UNTERSUCHTER TEXT.
# # # #
Die angebliche Kostenloskultur im Internet ist nur eine günstige Ausrede
3Die Kostenloskultur im Internet ist ein Mythos, der fehlende Geschäftsmodelle und Anpassungswillen entschuldigen soll, schreibt Laterpay-Gründer Cosmin Ene in diesem Gastbeitrag. Doch das Internet hat uns auch die Dienstleistungsmentalität gelehrt. Inhalteanbieter, die das beherzigen, können gewinnen.
VON COSMIN ENE
Kostenlosmentalität ist eine Worthülse, ein Ausdruck der Resignation, eine Entschuldigung für den Widerstand gegen das Neue. Es ist die linguistische Rechtfertigung dafür, dass viele Inhalteanbieter keine adäquaten Geschäftsmodelle für den Verkauf digitaler Inhalte gefunden haben. Die Transformation von Geschäftsmodellen aus der analogen in die digitale Welt hat nicht geklappt: Wenn man ein Abo eines analogen Produktes in die Netzwerkleitung presst, kommt nicht das Abo eines digitalen Produktes raus.
# # # #
DATENAUSZUG.
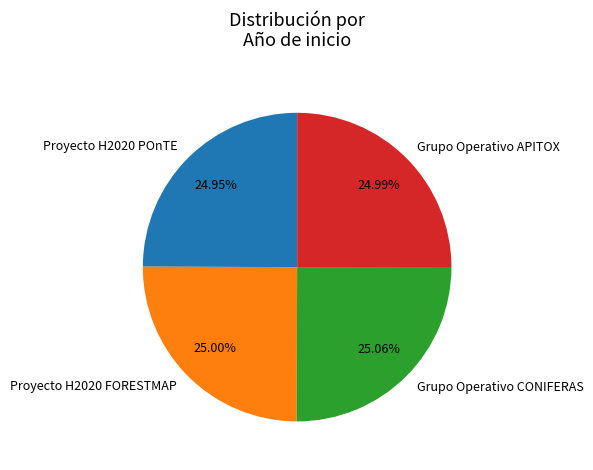

Approximately how many times larger is the value at Proyecto H2020 FORESTMAP compared to Proyecto H2020 POnTE?

1.0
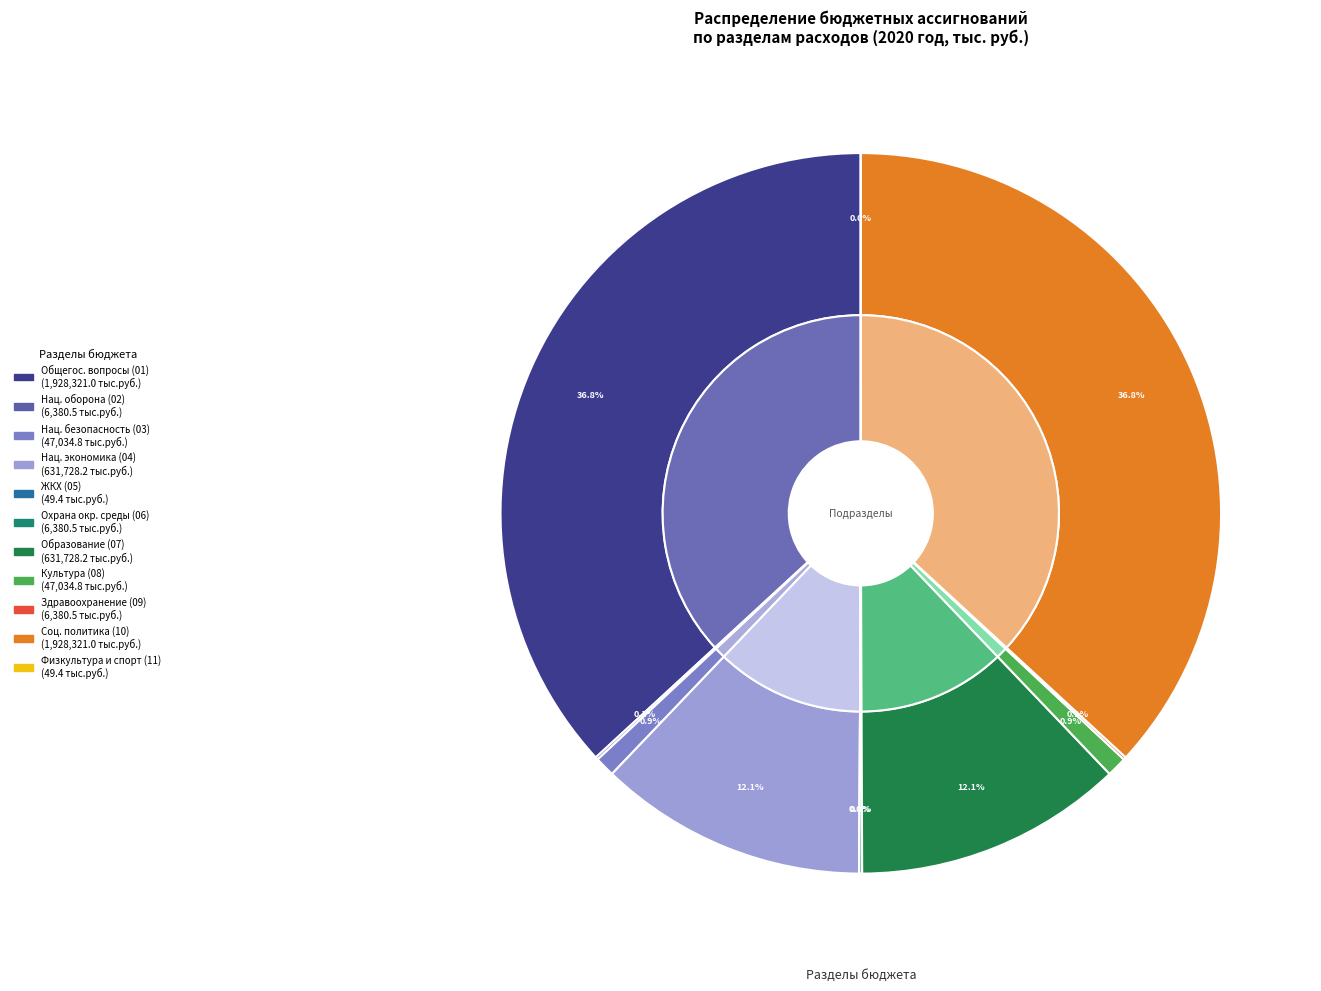

What is the largest slice in the pie chart?

1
# # # #
ZU ERLEDIGENDE AUFGABEN.
• A. Gib aus dem Beitrag über die Kostenloskultur den Abschnitt von „Die angebliche Kostenloskultur“ bis „beherzigen, können gewinnen.“ wieder und tausche dabei „Kostenloskultur“ gegen „Gratiskultur“.
• B. Schreib den Gastbeitrag über die Kostenloskultur im Internet im Anschluss an seinen letzten Satz weiter.

ERGEBNISSE.
• A.
Die angebliche Gratiskultur im Internet ist nur eine günstige Ausrede
3Die Gratiskultur im Internet ist ein Mythos, der fehlende Geschäftsmodelle und Anpassungswillen entschuldigen soll, schreibt Laterpay-Gründer Cosmin Ene in diesem Gastbeitrag. Doch das Internet hat uns auch die Dienstleistungsmentalität gelehrt. Inhalteanbieter, die das beherzigen, können gewinnen.

• B.
Das Internet hat die Dienstleistungsmentalität etabliert: Deren linker Arm ist die Linkkultur und der rechte Arm die Teilungskultur. Der User lebt diese Dienstleistungsmentalität: Er kauft und konsumiert bei denen, die das verstandenen haben.
Das Internet ist der perfekte Dienstleister – aber es braucht Helfer, die diese Leistung in eine für Menschen erträgliche Geschwindigkeit und Portionierung wandeln. So, wie die meisten von uns keine professionelle, industrielle Kaffeemaschine zuhause haben sondern Pad- und Kapselmaschinen. Kaffee aus professionellen Industriemaschinen ist natürlich besser und günstiger pro Einzeltasse. Aber trotzdem kaufen die Menschen Pads und Kapseln. Warum? Weil sie einfacher, schneller und bequemer sind. Und dafür zahlen viele sogar mehr. Es liegt an den Inhalteanbietern, das zu erkennen.
Der Internetdreisatz für Inhalteanbieter lautet: Erstens den User in den Mittelpunkt stellen, zweitens Zusatznutzen schaffen und drittens Bezahlinhalte schnell und einfach zugänglich machen. Natürlich ist dabei die Privatsphäre des Users zu achten, aber dieser Punkt ist im ersten Punkt enthalten.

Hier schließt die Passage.